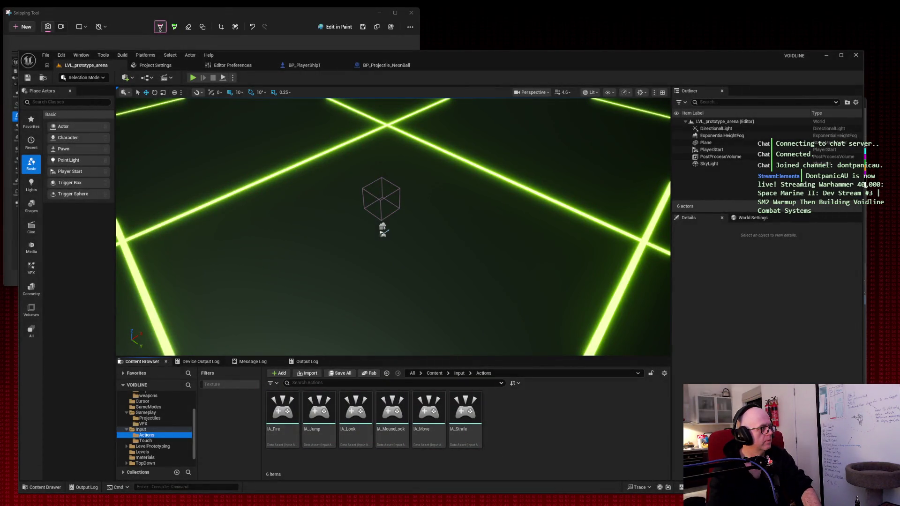
click(157, 441)
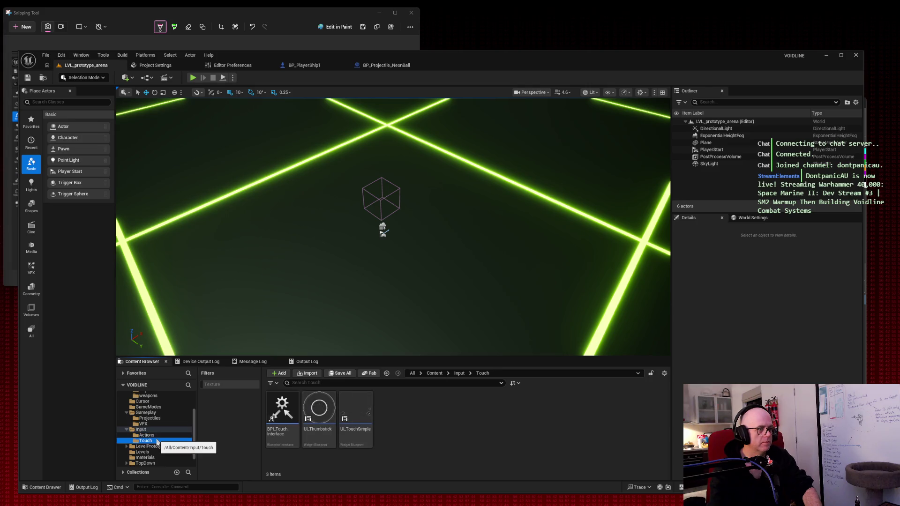
key(super+shift+s)
drag(240, 371, 395, 464)
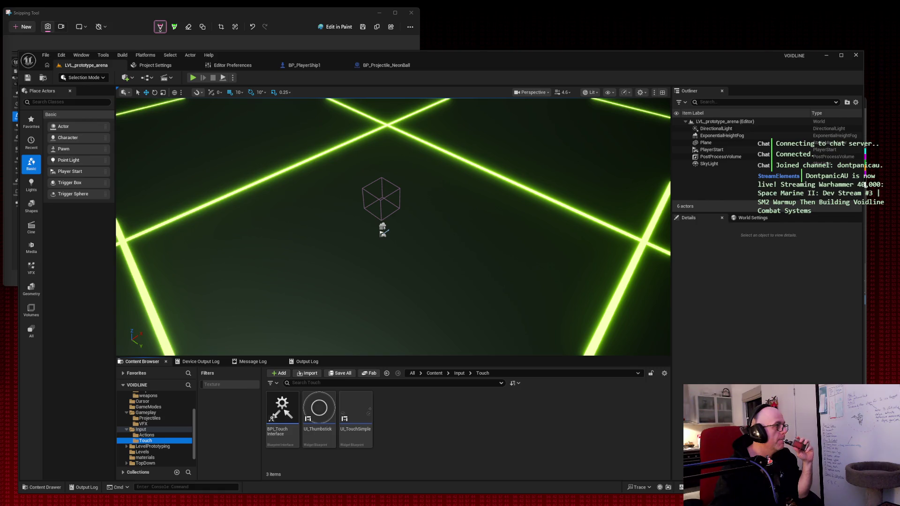
Open the IA_Look input action briefly, then close it and return to the arena level
click(164, 430)
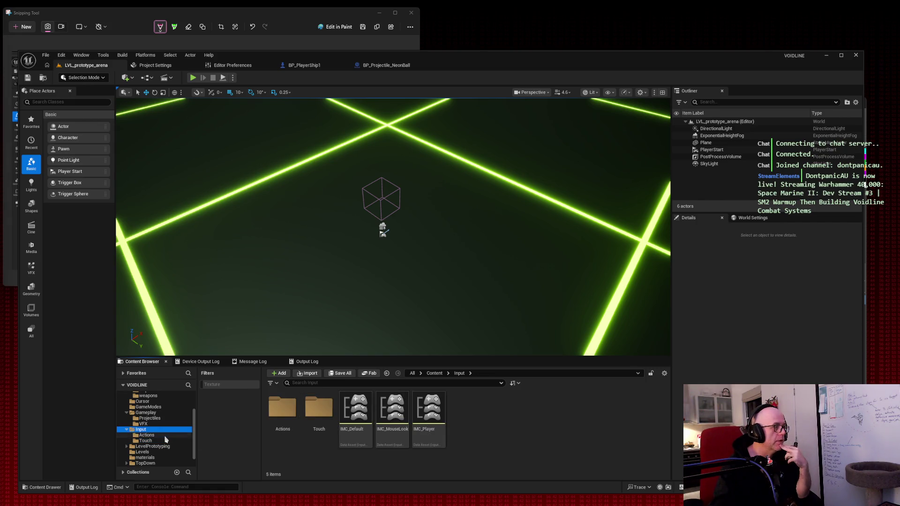
click(165, 436)
double_click(356, 412)
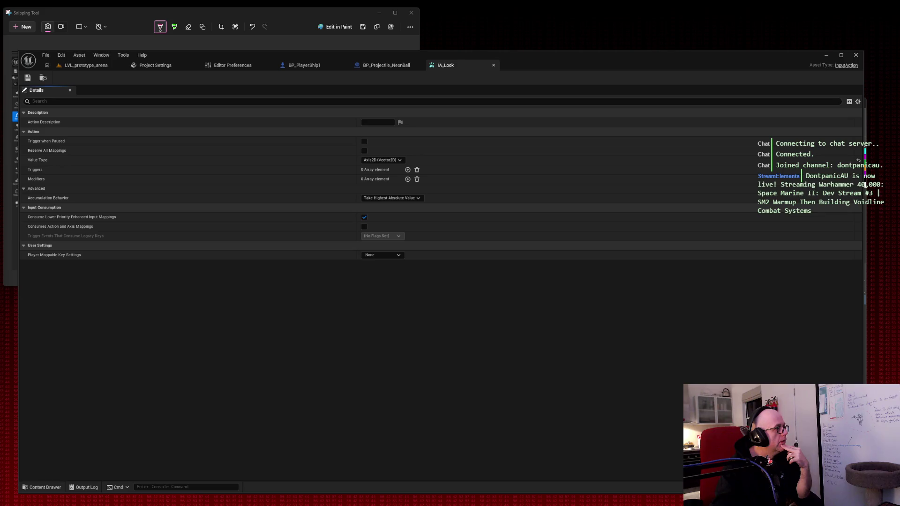
click(493, 65)
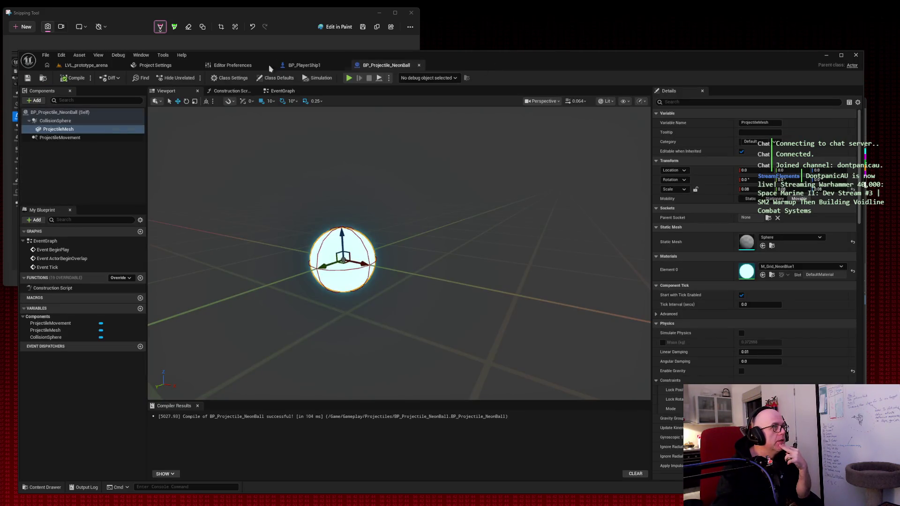
click(76, 66)
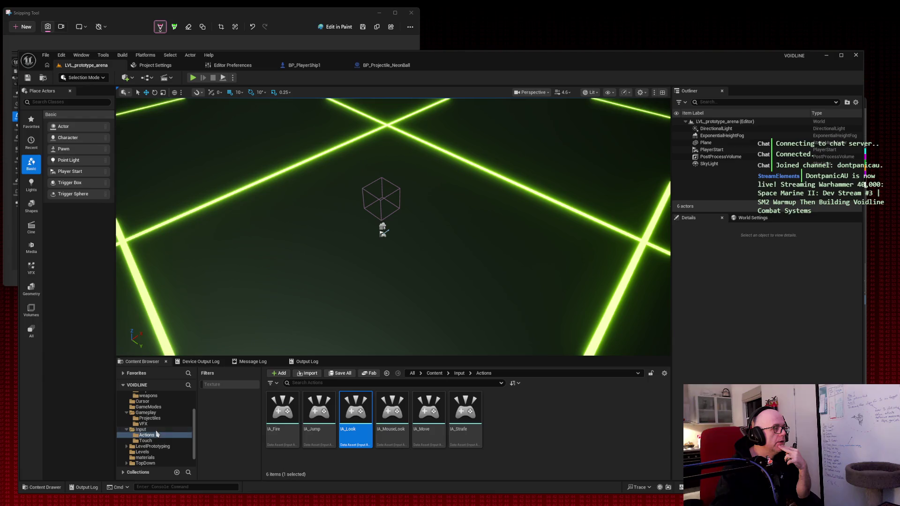
Open the IMC_Player mapping context from the Input folder
click(156, 430)
click(443, 402)
double_click(443, 402)
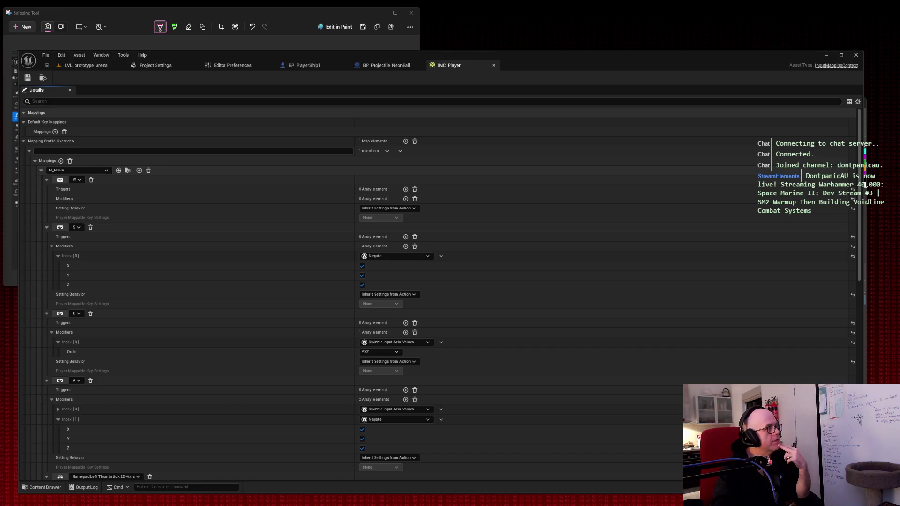
Review IMC_Player's key mappings and snip a screenshot of them
scroll(185, 202, down, 2)
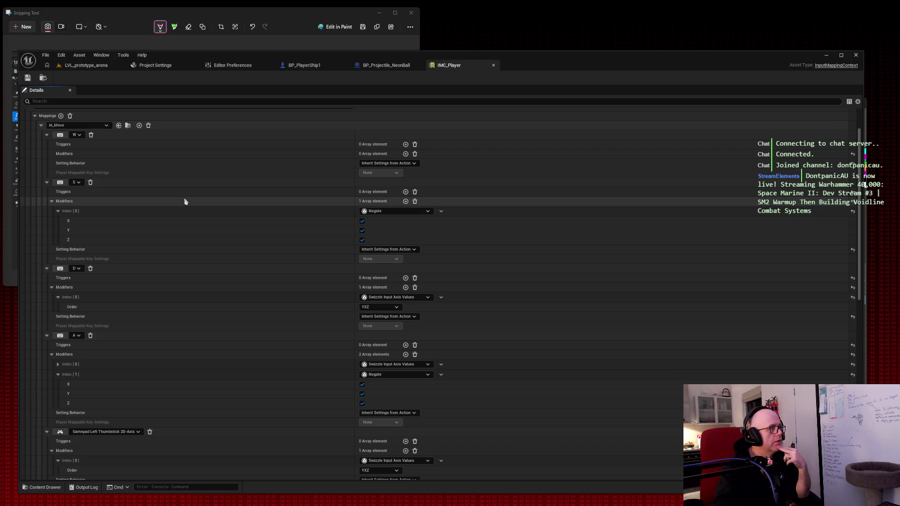
scroll(186, 201, down, 12)
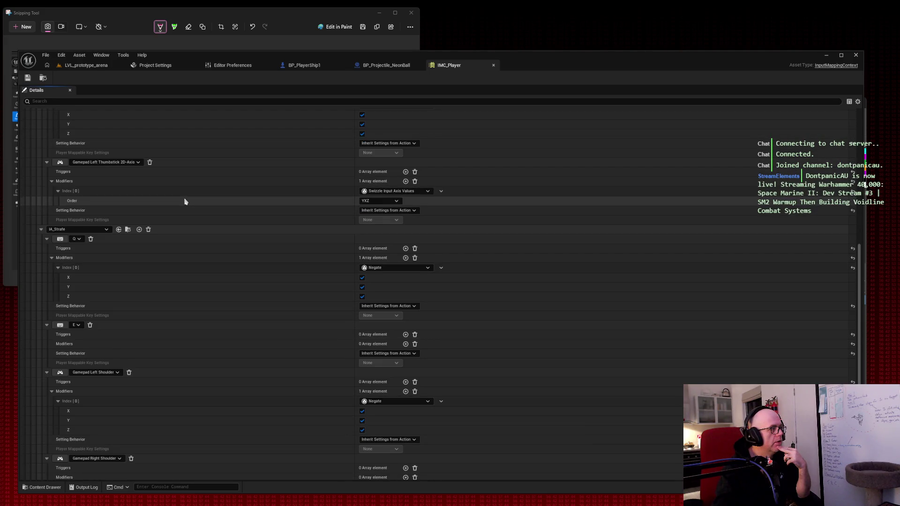
scroll(185, 202, down, 6)
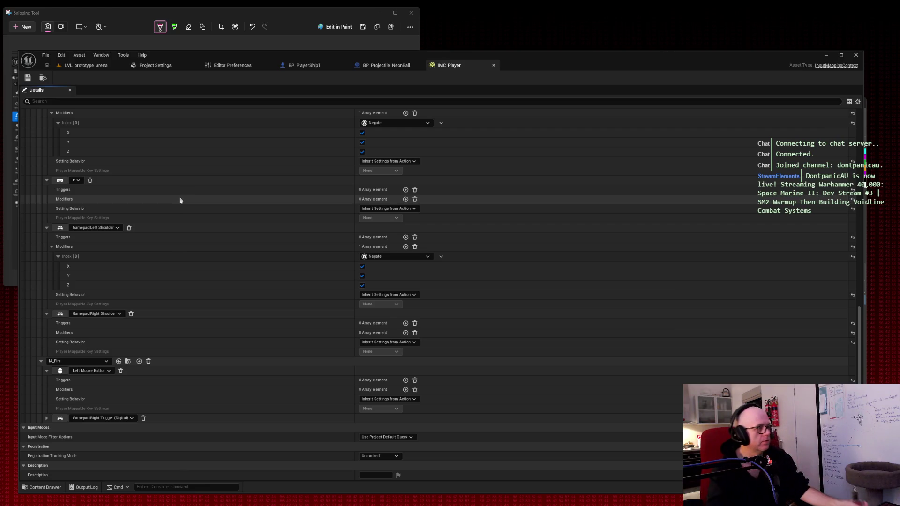
scroll(183, 200, up, 20)
scroll(180, 199, up, 1)
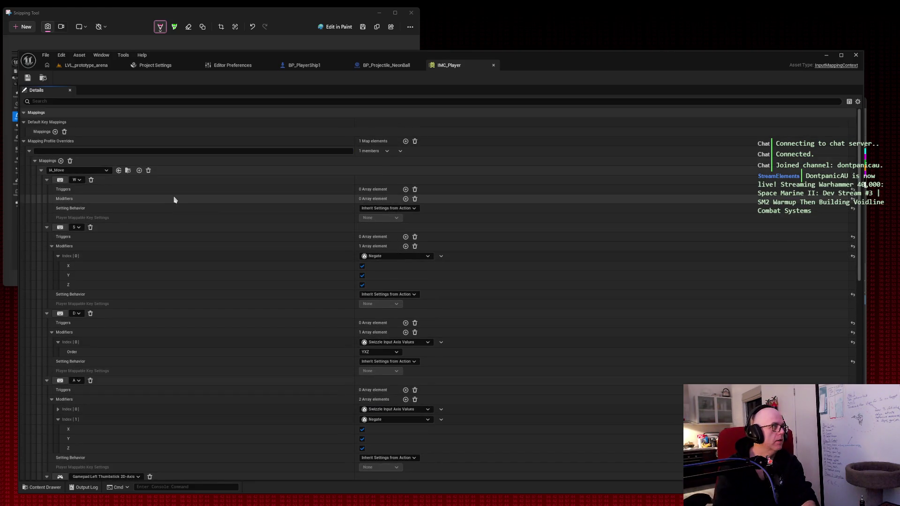
key(super+shift+s)
drag(20, 85, 479, 477)
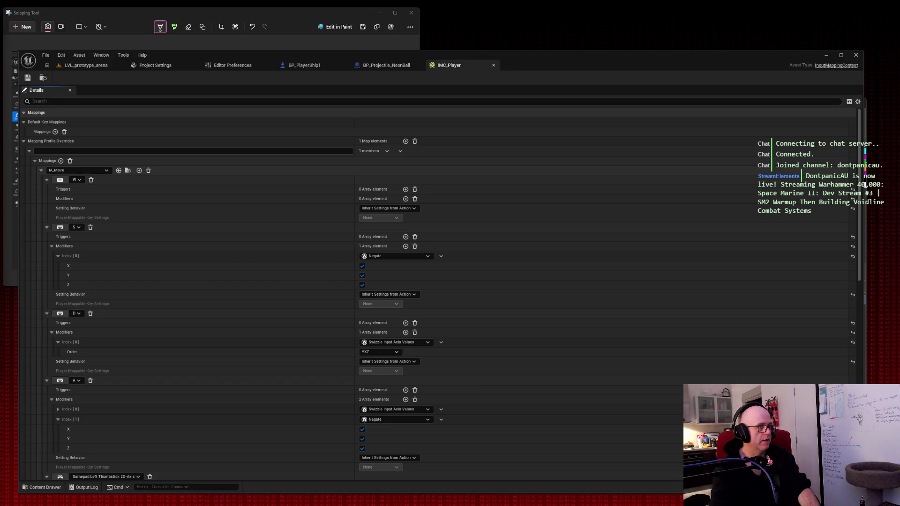
Snip screenshots of the strafe and fire mappings
scroll(166, 197, down, 6)
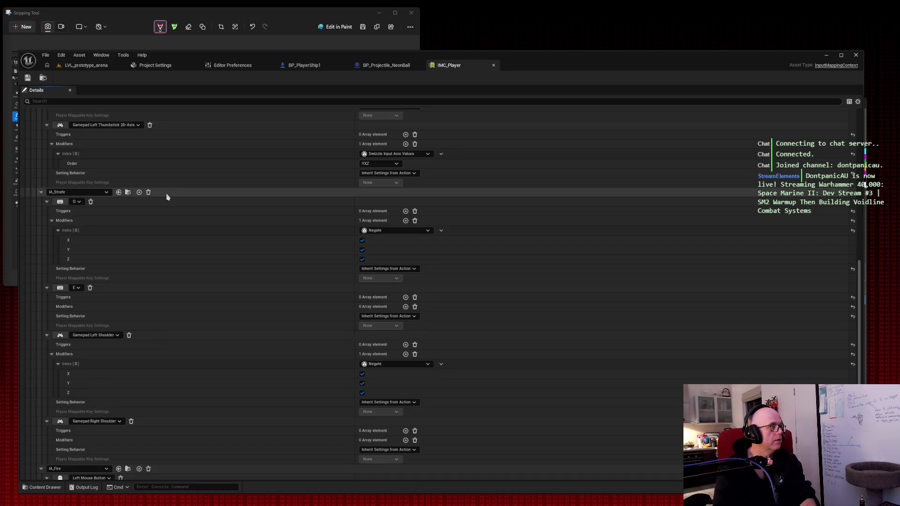
scroll(167, 197, up, 4)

__Task details__.
Output the data exactly as it appears. The pictures do not belong in it.

__Answer section__.
click(157, 441)
key(super+shift+s)
drag(240, 371, 395, 464)
Open the IA_Look input action briefly, then close it and return to the arena level
click(164, 430)
click(165, 436)
double_click(356, 412)
click(493, 65)
click(76, 66)
Open the IMC_Player mapping context from the Input folder
click(156, 430)
click(443, 402)
double_click(443, 402)
Review IMC_Player's key mappings and snip a screenshot of them
scroll(185, 202, down, 2)
scroll(186, 201, down, 12)
scroll(185, 202, down, 6)
scroll(183, 200, up, 20)
scroll(180, 199, up, 1)
key(super+shift+s)
drag(20, 85, 479, 477)
Snip screenshots of the strafe and fire mappings
scroll(166, 197, down, 6)
scroll(167, 197, up, 4)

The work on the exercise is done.